In Python, if you assign to variable inside a function (even if with a compound assignment operator such as +=), that variable is considered local unless specified otherwise by a global or nonlocal statement.

You can make i a function attribute

def doReplace(toReplace):
    chapterReplacer.i = 1
    def chapterReplacer(_):
        result = 'Chapter %i' % chapterReplacer.i
        chapterReplacer.i += 1
        return result

    return re.sub('Chapter [a-zA-Z]+', chapterReplacer, test)

EDIT: As of python 3, you can use nonlocal a la @MartijnPieters 's solution.

Nope, and in python 2 you can't at all without resorting to using tricks with mutables:

def doReplace(toReplace):
    i = [1]
    def chapterReplacer(_):
        result = 'Chapter %i' % i[0]
        i[0] += 1
        return result

    return re.sub('Chapter [a-zA-Z]+', chapterReplacer, test)

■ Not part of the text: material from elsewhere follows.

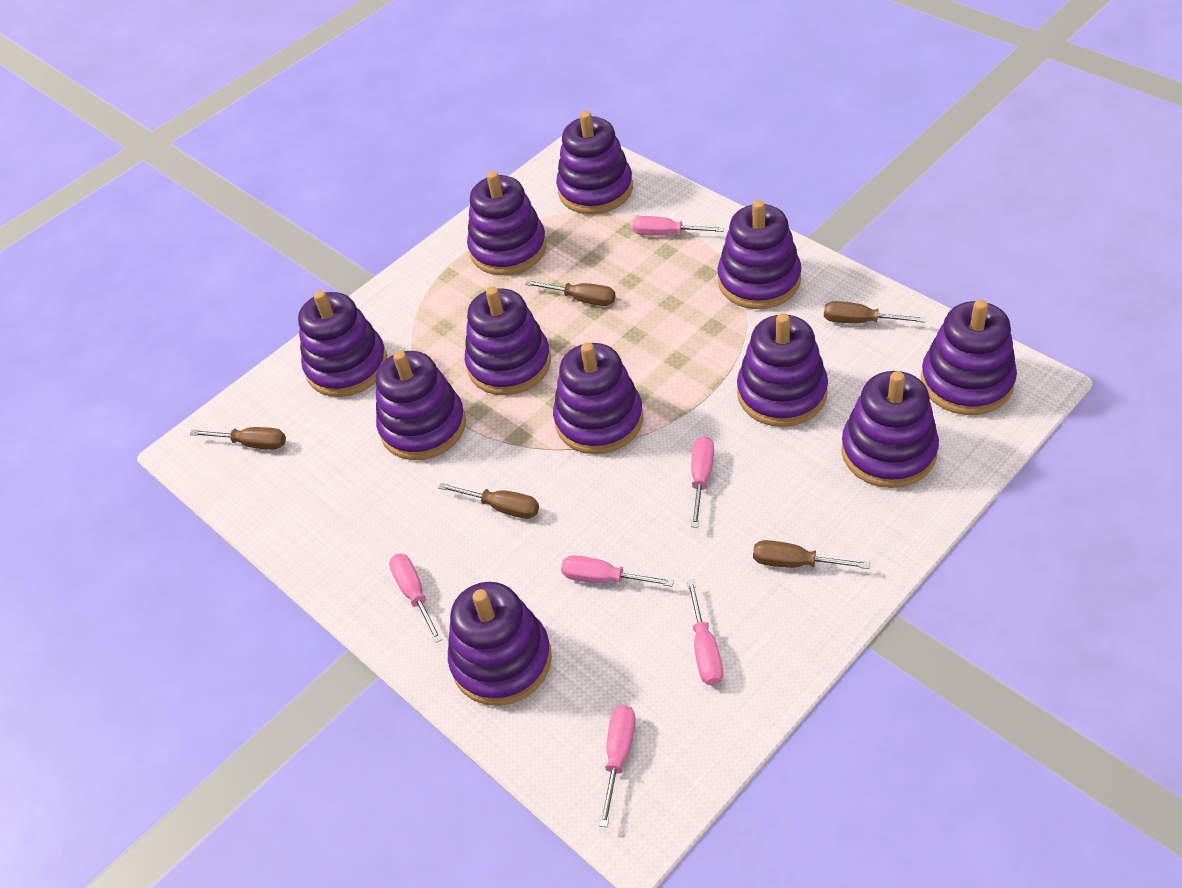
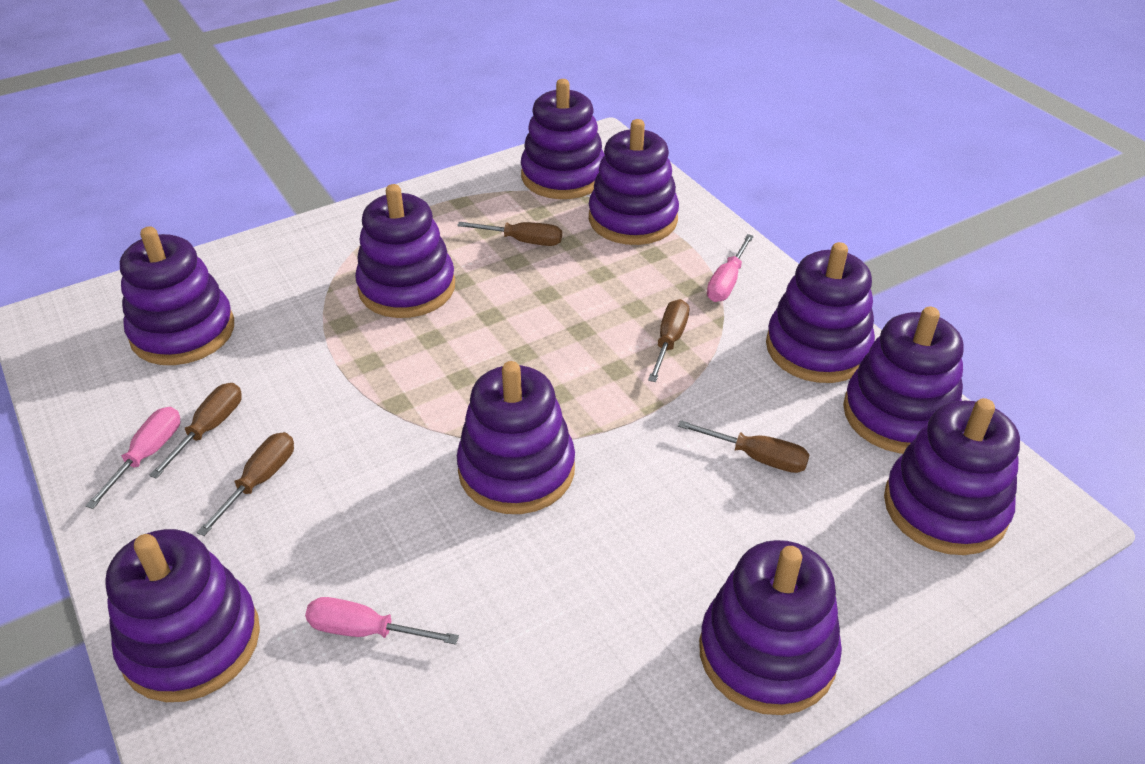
pink screwdriver: [389,554,442,643] [561,555,674,587] [599,705,636,827] [633,216,724,236] [687,580,723,685] [691,436,714,528] = 6 -> [86,407,180,509] [305,597,459,645] [707,234,754,302] = 3
purple stacking toy: [298,290,387,397] [376,351,466,460] [448,582,552,706] [465,287,551,395] [467,171,547,275] [553,342,643,454] [556,111,633,214] [717,200,801,309] [737,313,828,427] [841,371,939,488] [921,299,1017,415] = 11 -> [105,529,260,702] [120,226,234,365] [355,184,455,318] [457,361,575,514] [521,79,605,199] [589,119,679,245] [699,540,842,715] [766,242,875,383] [843,307,964,454] [884,398,1020,555] = 10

Normally, python will only look in the surrounding scope for a variable if it is not being assigned to locally; as soon as the bytecompiler sees a direct assignment (i = something) and no global i statement to persuade it otherwise, a variable is considered local.

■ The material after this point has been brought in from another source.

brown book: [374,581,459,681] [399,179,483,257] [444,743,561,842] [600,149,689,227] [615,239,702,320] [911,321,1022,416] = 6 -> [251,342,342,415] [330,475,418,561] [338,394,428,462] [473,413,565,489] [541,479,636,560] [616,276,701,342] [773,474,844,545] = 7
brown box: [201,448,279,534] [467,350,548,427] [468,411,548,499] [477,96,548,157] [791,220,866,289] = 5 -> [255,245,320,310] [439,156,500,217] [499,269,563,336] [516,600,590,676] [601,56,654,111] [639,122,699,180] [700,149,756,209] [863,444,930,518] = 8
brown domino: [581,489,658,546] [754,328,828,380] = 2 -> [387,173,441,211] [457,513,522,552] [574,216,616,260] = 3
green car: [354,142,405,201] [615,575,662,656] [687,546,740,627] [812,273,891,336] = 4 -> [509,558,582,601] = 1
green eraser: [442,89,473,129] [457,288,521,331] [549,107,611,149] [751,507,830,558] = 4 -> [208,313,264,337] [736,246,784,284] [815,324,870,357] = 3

But in the above code we never assign to i in the chapterReplacer function. Yes, we do change i[0] but the value stored in i itself, a list, does not change.

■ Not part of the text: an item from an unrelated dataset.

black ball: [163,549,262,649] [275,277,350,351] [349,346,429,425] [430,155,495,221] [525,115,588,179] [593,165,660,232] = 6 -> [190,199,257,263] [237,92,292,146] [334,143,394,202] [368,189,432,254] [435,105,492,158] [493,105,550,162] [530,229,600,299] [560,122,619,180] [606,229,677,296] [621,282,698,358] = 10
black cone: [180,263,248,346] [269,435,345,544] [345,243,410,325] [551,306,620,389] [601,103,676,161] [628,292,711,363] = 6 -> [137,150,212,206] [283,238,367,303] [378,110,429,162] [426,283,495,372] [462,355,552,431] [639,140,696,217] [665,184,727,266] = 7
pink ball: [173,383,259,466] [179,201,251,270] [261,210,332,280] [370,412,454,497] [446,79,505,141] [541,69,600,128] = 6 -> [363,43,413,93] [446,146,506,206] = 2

In python 3, just use the nonlocal statement to have python look in it's closure for the variable:

def doReplace(toReplace):
    i = 1
    def chapterReplacer(_):
        nonlocal i
        result = 'Chapter %i' % i
        i += 1
        return result

    return re.sub('Chapter [a-zA-Z]+', chapterReplacer, test)

When compiler sees that variable i gets another value inside function chapterReplacer it treats it as local, and no 'closure magic' is applied. If you remove line i += 1, your code will run.